Text provided |
:::::

The Gunson family
He had trained in medicine in Dublin and Paris under an apprenticeship system (attending lectures and working in hospitals) but had no formal degree until he later went to Germany and in 1865 obtained the prestigious MD degree at the University of Heidelberg. While overseas he married Mary Lucas in Limerick. Back in Adelaide, he practised from his home ‘Eringa Hall’ in Angas Street, behind the cathedral (later next to the tram barn), and was also, briefly, an honorary medical officer at the Adelaide Hospital. In 1876, having become wealthy, Gunson retired and built a mansion called ‘The Acacias’ on the corner of Portrush and Kensington roads at Marryatville. But only a year after it was finished, in 1878, he sold it to Sir Edwin Smith, the wealthy brewer and mayor of Kensington and Norwood, and took his family to Europe. After Sir Edwin’s death in 1919 the house was bought by the Loreto Sisters and became Loreto Convent. Initially Gunson had intended to remain in Europe but in 1881 he returned to Adelaide and built another house in Kensington Gardens.

:::::

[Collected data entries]
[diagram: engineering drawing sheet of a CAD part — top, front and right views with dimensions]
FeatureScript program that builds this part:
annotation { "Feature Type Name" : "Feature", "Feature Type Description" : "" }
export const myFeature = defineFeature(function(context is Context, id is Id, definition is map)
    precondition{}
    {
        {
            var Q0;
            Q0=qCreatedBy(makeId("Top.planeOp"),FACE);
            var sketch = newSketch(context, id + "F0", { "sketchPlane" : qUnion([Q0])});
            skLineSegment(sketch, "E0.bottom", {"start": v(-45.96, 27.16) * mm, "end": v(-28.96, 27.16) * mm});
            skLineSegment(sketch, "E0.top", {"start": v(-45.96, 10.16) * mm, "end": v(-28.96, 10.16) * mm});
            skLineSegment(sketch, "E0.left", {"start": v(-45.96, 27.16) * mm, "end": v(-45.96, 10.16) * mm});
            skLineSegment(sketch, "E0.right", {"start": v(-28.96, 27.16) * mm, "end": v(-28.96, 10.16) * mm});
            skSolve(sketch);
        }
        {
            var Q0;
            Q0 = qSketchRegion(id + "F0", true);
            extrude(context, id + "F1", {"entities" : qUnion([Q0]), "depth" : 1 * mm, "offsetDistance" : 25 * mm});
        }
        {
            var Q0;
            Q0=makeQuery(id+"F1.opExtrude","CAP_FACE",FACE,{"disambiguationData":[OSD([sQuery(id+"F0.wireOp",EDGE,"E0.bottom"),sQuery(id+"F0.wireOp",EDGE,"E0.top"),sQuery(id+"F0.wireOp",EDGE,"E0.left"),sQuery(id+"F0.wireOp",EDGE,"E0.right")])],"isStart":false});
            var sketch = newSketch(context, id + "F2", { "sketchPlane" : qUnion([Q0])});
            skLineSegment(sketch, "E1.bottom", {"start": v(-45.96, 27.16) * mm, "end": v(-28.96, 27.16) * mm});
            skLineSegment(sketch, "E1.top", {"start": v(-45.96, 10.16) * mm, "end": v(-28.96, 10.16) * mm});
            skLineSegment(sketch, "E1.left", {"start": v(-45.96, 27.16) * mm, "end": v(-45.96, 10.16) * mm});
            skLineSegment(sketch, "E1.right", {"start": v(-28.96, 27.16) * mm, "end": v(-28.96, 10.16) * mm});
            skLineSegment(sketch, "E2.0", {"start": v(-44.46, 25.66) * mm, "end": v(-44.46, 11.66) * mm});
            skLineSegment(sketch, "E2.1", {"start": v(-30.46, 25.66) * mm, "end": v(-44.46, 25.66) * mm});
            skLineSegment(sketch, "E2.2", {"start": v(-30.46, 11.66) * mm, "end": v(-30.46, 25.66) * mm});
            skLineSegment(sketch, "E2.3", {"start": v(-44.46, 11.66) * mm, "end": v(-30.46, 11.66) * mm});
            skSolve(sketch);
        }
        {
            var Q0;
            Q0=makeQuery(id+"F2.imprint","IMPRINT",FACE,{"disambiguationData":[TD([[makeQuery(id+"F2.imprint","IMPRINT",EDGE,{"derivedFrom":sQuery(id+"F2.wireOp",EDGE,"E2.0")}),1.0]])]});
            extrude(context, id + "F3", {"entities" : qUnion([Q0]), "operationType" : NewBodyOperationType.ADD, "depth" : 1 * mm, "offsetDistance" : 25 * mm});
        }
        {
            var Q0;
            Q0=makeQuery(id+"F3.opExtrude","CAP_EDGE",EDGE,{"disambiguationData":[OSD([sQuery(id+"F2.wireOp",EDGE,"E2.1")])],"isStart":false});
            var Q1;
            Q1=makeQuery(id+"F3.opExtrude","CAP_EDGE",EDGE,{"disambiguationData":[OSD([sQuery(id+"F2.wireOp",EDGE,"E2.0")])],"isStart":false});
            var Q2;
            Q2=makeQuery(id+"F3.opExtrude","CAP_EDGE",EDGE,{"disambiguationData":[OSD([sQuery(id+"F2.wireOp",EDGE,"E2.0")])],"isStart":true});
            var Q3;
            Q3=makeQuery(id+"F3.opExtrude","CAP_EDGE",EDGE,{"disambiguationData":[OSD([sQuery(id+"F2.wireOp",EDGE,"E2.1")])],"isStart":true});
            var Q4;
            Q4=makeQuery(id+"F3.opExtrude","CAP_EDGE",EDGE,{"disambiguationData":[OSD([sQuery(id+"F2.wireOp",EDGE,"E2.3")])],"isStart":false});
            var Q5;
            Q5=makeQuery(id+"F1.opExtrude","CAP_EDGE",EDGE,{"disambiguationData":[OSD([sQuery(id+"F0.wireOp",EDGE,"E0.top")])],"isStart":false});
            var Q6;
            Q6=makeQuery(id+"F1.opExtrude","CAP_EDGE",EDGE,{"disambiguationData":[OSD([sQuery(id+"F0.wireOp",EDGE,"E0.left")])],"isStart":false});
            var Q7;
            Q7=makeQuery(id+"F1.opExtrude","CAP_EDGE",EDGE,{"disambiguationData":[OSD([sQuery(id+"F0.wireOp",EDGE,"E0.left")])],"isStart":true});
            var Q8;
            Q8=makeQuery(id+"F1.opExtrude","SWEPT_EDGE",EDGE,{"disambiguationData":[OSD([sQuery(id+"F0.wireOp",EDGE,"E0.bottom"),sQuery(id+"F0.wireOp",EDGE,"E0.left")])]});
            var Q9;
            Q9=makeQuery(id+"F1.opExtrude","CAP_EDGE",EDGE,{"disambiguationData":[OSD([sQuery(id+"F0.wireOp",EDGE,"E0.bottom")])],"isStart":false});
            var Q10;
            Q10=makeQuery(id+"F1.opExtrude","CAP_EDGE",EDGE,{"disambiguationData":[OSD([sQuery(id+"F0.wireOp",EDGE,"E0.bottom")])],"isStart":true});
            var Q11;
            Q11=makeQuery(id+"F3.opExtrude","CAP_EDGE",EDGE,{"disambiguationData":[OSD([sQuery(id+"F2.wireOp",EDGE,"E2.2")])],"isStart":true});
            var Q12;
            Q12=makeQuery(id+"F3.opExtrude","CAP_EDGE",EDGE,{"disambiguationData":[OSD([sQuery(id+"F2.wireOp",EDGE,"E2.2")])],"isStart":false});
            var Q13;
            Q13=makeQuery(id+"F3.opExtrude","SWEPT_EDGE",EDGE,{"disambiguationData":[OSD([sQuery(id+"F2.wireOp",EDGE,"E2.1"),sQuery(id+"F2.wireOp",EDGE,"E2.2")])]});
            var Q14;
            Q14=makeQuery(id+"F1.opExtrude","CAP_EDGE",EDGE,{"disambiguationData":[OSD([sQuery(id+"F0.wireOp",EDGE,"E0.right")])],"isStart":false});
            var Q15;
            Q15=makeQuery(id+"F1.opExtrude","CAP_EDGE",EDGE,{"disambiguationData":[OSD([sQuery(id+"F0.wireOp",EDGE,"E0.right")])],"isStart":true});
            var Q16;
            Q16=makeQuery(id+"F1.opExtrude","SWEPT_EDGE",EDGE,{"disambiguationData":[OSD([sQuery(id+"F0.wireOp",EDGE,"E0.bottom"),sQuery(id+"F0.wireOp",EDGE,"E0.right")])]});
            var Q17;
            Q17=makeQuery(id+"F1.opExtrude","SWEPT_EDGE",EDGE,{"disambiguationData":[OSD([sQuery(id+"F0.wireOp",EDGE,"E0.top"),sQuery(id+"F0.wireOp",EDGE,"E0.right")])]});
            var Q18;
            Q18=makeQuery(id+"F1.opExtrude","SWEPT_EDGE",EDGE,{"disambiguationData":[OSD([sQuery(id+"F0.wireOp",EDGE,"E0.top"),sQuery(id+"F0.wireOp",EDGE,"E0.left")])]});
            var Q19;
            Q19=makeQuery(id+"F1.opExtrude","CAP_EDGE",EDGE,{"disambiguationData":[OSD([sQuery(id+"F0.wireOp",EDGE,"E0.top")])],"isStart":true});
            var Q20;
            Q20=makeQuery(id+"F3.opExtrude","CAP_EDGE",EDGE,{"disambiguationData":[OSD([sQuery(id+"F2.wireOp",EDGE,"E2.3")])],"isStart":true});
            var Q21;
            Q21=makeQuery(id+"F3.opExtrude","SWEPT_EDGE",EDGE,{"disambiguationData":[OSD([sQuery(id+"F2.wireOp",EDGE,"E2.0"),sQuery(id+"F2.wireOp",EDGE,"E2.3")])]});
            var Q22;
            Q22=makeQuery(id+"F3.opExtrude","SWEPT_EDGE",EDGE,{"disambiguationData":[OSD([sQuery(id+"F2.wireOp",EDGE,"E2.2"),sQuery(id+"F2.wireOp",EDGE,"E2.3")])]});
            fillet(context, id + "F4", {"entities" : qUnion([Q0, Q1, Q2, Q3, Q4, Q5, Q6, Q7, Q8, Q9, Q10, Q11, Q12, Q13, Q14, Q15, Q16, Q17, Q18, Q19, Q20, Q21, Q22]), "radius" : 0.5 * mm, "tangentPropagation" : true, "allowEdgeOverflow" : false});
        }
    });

:::::

Things to do |
1/ According to the text about the Gunson family, to whom did Gunson sell 'The Acacias' in 1878?
2/ Please pick up the text about the Gunson family after its last sentence and continue it.

Answers by task |
1/ Sir Edwin Smith, the wealthy brewer and mayor of Kensington and Norwood.

2/
Dr J.M. Gunson was very active in public life and in church affairs: the leading Catholic layman of the period and the first Catholic to achieve prominence in the medical profession. He was president of the Catholic Young Men’s Society and other bodies and in 1881 was installed as a papal Knight of St Gregory the Great. He also served on the council of the new University of Adelaide. He died in 1884, aged only 59, and has a large tomb in West Terrace cemetery. One of his sons, John Bernard Gunson, was also a doctor and married into the Adelaide establishment family of Morphett. He lived in the family home in Angas Street, demolished in the 1920s. Two of his daughters married into the Britten-Jones family which was another Catholic medical dynasty. Dr Bernard Gunson gave free treatment to the sisters and boarders at the Convent of Mercy in Angas Street. Two other sons of J.M. Gunson were lawyers: one of them was a partner in the firm of Gunson & Culshaw.